• [LISTING]
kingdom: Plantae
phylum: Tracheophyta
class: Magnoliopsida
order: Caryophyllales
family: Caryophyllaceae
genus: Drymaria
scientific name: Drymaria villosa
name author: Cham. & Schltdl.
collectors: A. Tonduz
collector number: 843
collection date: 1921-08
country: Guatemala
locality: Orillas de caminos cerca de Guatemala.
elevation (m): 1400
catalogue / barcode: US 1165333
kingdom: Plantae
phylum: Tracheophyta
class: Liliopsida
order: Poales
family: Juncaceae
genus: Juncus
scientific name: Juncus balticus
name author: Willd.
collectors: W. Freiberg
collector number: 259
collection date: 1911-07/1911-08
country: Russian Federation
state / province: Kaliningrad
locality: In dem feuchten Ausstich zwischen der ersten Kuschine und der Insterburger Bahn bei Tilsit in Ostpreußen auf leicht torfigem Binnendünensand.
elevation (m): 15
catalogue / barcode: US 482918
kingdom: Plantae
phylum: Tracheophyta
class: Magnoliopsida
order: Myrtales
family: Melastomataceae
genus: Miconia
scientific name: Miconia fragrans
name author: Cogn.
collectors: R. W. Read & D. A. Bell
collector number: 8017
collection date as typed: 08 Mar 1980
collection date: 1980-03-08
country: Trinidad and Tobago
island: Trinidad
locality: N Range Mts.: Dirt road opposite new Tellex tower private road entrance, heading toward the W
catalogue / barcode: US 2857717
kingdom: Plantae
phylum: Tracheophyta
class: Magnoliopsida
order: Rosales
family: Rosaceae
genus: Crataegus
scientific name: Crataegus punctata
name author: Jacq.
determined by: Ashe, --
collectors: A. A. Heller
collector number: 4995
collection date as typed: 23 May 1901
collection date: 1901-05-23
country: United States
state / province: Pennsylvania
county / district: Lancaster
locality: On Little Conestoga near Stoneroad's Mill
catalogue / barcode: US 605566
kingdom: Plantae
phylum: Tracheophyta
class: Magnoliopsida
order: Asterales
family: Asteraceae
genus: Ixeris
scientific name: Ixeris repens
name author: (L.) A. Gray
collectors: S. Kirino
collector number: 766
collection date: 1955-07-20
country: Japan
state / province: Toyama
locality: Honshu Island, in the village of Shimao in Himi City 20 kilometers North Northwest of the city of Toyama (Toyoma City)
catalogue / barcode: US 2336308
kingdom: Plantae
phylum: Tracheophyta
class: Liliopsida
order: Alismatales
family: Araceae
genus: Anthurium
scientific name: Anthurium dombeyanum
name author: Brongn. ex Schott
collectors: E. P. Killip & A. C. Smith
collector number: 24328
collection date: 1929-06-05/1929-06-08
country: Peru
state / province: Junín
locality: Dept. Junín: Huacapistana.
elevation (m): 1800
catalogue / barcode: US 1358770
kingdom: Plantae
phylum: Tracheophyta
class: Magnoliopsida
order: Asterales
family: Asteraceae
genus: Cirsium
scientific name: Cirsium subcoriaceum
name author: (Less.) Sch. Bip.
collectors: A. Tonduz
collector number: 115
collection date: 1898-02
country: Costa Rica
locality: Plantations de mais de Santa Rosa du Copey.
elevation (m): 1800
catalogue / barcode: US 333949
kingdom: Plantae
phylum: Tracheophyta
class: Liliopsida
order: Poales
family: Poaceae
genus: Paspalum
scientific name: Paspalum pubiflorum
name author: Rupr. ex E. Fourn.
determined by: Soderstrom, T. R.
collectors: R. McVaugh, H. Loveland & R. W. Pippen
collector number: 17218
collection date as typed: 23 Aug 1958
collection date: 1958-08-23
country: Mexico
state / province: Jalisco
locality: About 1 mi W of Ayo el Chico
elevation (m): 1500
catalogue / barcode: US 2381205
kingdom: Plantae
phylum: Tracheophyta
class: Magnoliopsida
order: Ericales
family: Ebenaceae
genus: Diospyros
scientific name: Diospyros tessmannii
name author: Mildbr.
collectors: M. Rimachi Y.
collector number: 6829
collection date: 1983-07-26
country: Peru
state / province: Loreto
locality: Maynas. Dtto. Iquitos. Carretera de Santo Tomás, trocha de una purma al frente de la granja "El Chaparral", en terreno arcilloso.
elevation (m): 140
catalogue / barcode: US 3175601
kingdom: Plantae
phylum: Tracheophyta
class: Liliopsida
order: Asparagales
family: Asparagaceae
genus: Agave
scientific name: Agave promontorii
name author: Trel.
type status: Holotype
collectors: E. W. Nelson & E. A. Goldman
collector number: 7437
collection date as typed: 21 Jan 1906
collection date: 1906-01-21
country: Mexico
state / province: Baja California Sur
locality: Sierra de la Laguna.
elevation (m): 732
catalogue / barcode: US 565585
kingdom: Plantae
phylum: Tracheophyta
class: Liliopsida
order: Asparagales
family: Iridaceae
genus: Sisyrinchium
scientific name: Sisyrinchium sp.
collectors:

• [WHAT THIS TASK INVOLVES] Find every line in the records that contains the word "elevation" and copy each one.

• [OUTPUT OF THE EXERCISE]
elevation (m): 1400
elevation (m): 15
elevation (m): 1800
elevation (m): 1800
elevation (m): 1500
elevation (m): 140
elevation (m): 732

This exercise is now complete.